The job of examining the merits of Ethyl fell to the U.S. Surgeon General's office, which was attached to the Treasury Department and whose chief duties up to that point involved maintaining quarantine stations at U.S. ports. In May 1925 Surgeon General Hugh Cumming called for a conference of experts and interested parties to consider the pros and cons of this new fuel compound.

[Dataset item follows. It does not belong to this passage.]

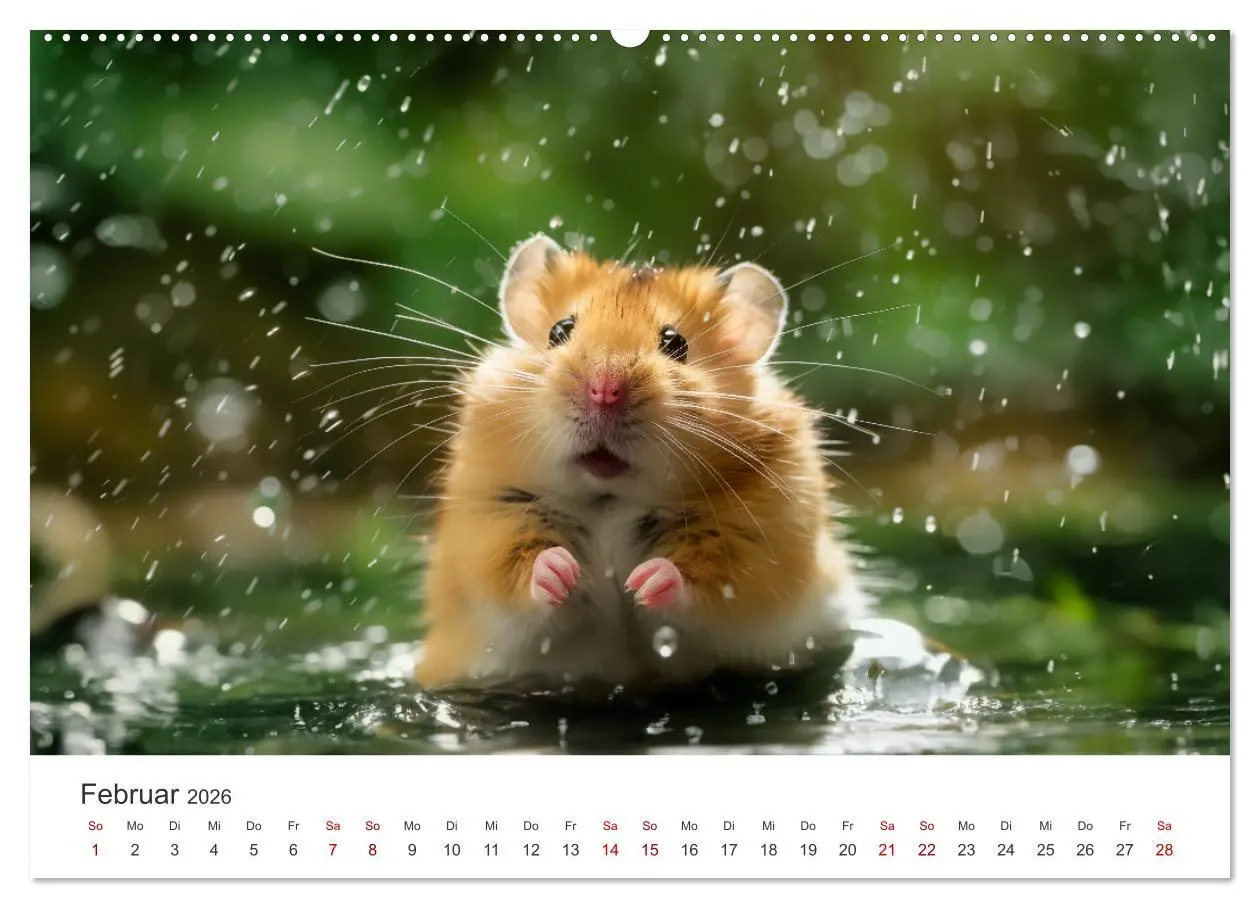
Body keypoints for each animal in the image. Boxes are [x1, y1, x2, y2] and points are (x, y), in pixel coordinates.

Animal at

The corporate interests dominated the hearings, for they had controlled all the research and testing of the new gasoline. The men who had died from handling Ethyl, it was shown, had been exposed to concentrations far greater than the motoring public ever would in using leaded gasoline. Reformers Hamilton and Henderson pointed out the known dangers associated with lead poisoning and cited the tremendous health risks of even tiny amounts of lead being discharged in automobile exhaust fumes, but they were overwhelmed by the corporate enthusiasm for Ethyl. One Standard Oil spokesman likened it to a "gift of God," so great was its potential to improve the automobile. After deliberating, the panel agreed to lift the ban on the sale of leaded gasoline.
Getting the lead out
For 50 years after its appearance on the market, leaded gas continued to power America's love-affair with the big luxury cars Detroit was producing. But in the 1960's scientific evidence made it clear that airborne lead was a serious health hazard. Efforts were renewed to outlaw lead in gasoline, with federal restrictions governing the lead content of motor fuels coming into effect in the 1970s. Lead exposure, we now know, can cause a wide range of illnesses in adults and poses especially high risks for children, affecting their neurological development, growth and intelligence.
Of course, the voices of caution ignored in 1925 were absolutely correct. Leaded gasoline was good for car engines, but bad for people. Although today leaded gasoline is banned in the U.S. and other industrialized nations, it is still in use in many developing countries, where in large cities it is considered a grave health risk to children.